# Problem description
Update the records by replacing "locality" with "site" wherever it occurs, leaving everything else unchanged. Leave the pictures out of your answer.

# Supplied records
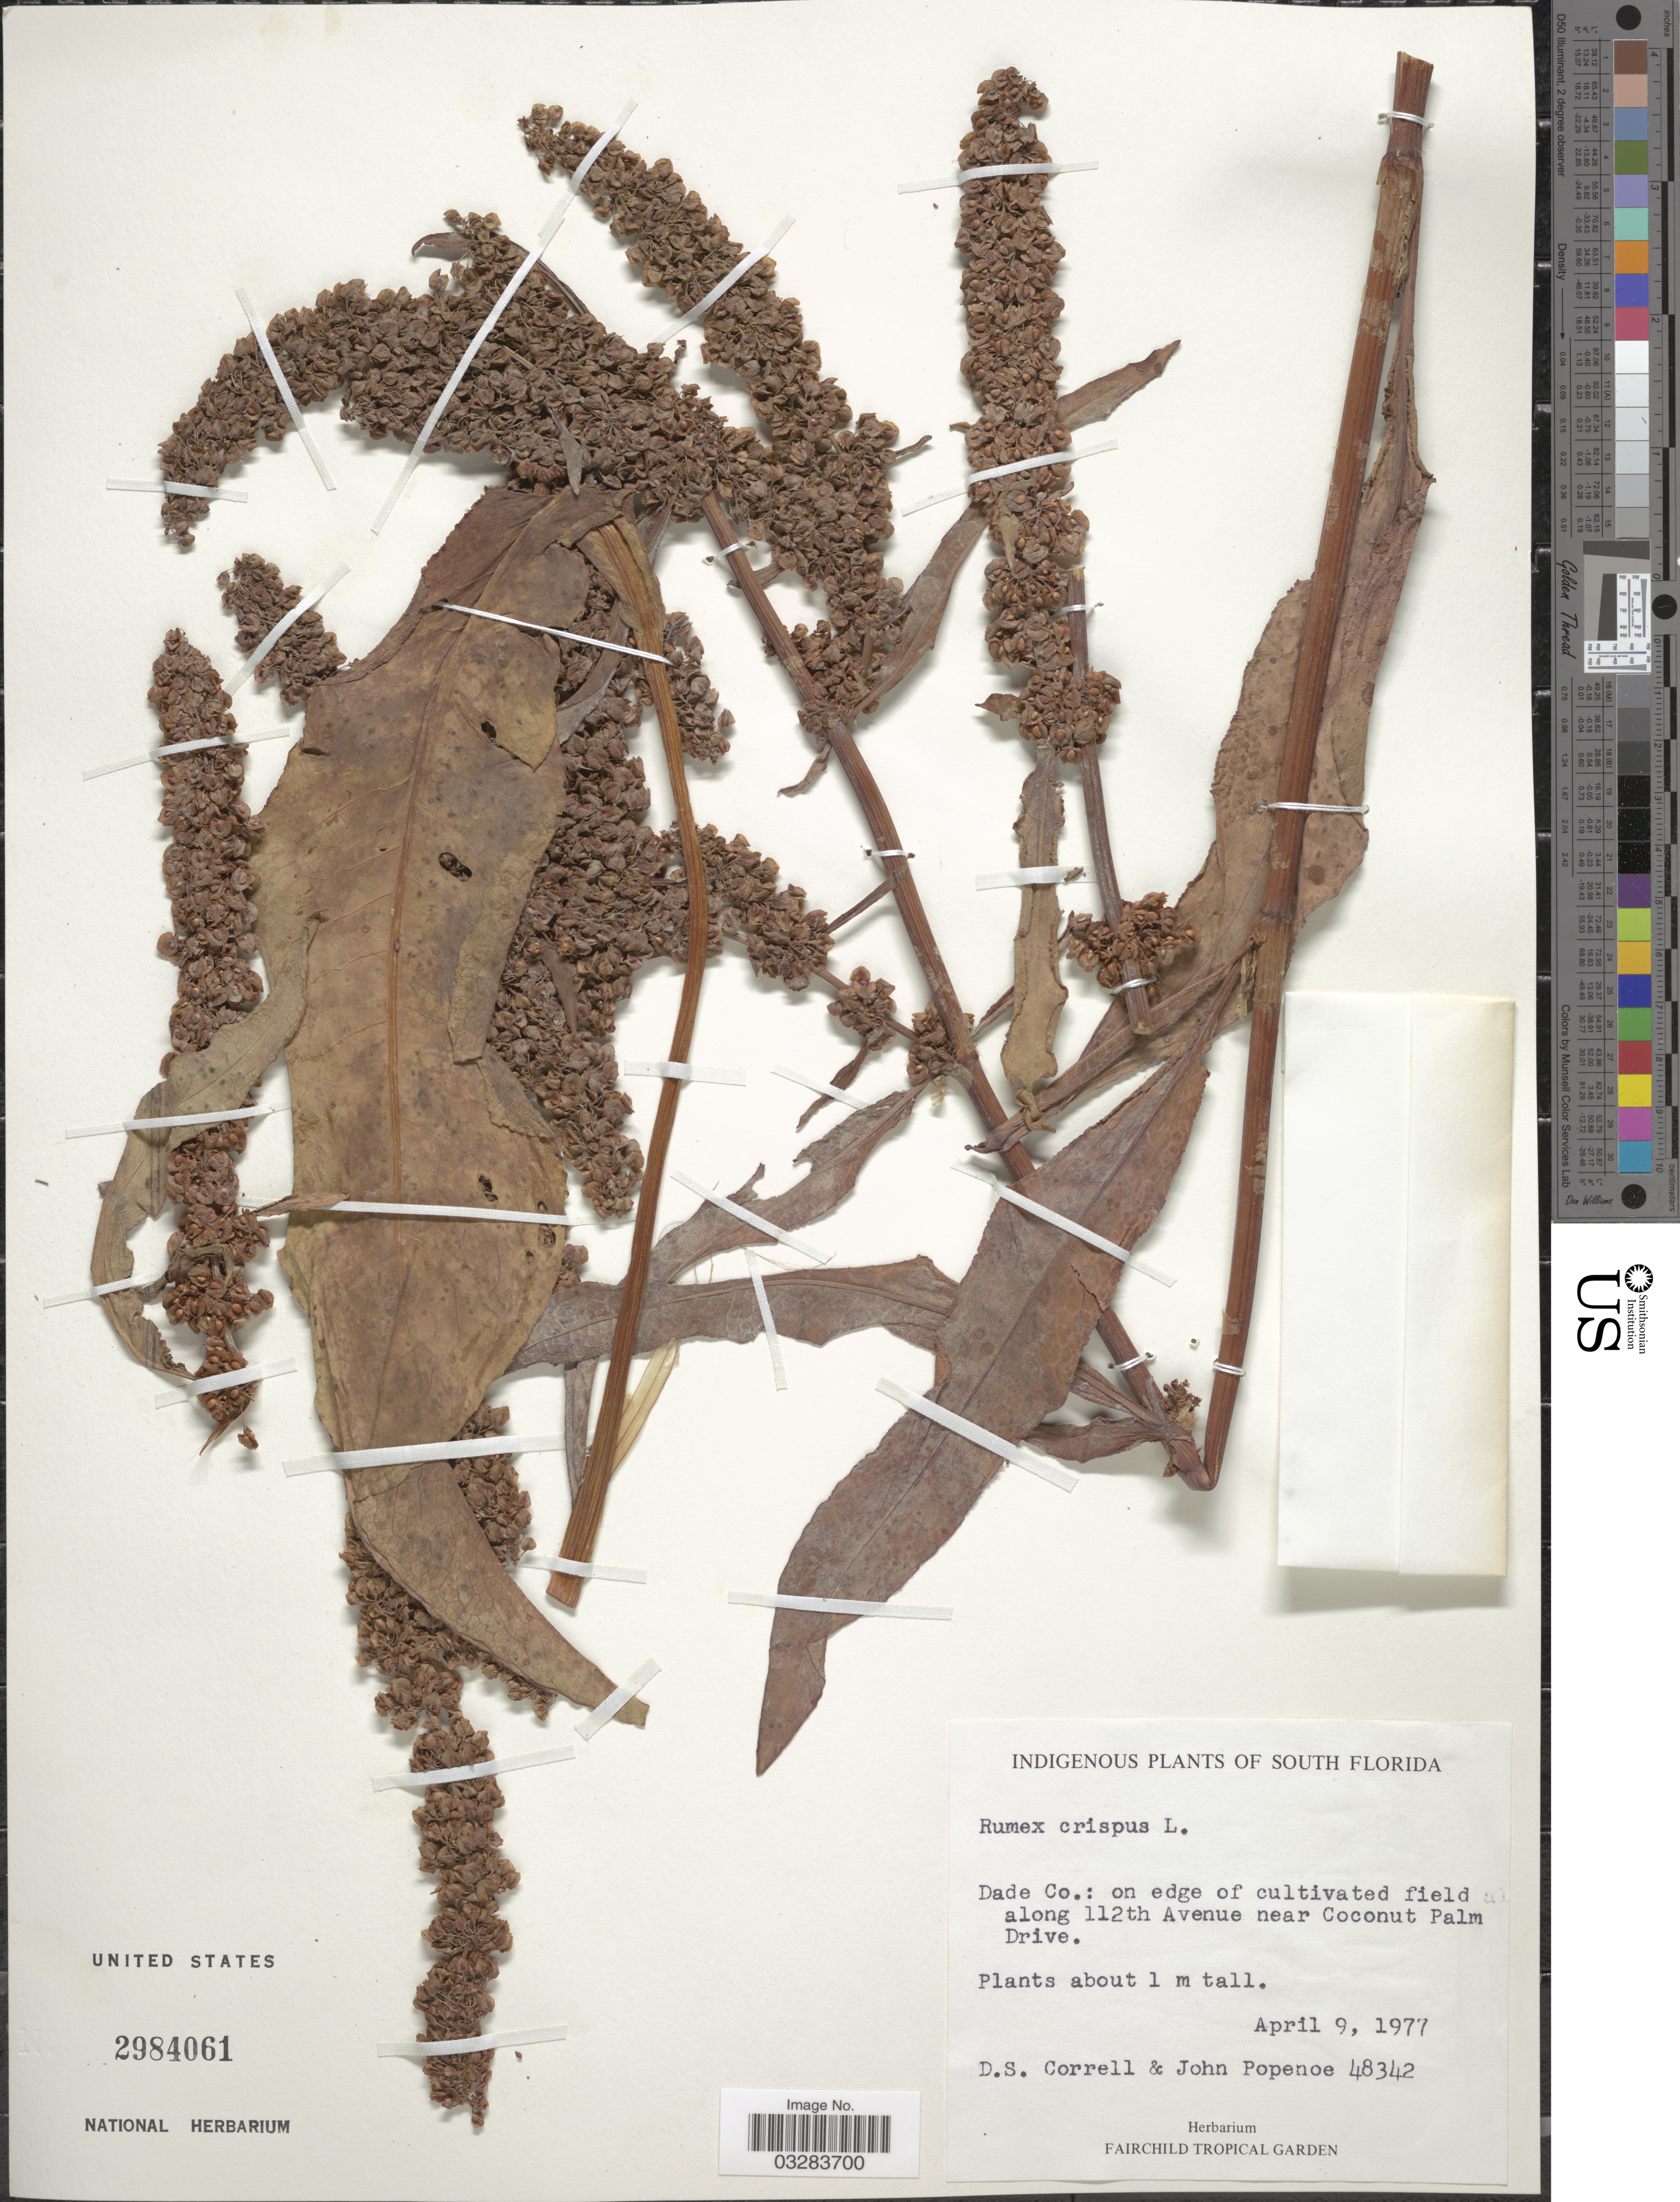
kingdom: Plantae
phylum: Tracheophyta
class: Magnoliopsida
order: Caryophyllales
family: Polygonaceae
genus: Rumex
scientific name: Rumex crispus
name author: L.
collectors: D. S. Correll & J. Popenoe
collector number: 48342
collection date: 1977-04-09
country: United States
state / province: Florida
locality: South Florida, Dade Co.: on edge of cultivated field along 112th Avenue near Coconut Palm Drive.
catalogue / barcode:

# Answer for this exercise
kingdom: Plantae
phylum: Tracheophyta
class: Magnoliopsida
order: Caryophyllales
family: Polygonaceae
genus: Rumex
scientific name: Rumex crispus
name author: L.
collectors: D. S. Correll & J. Popenoe
collector number: 48342
collection date: 1977-04-09
country: United States
state / province: Florida
site: South Florida, Dade Co.: on edge of cultivated field along 112th Avenue near Coconut Palm Drive.
catalogue / barcode:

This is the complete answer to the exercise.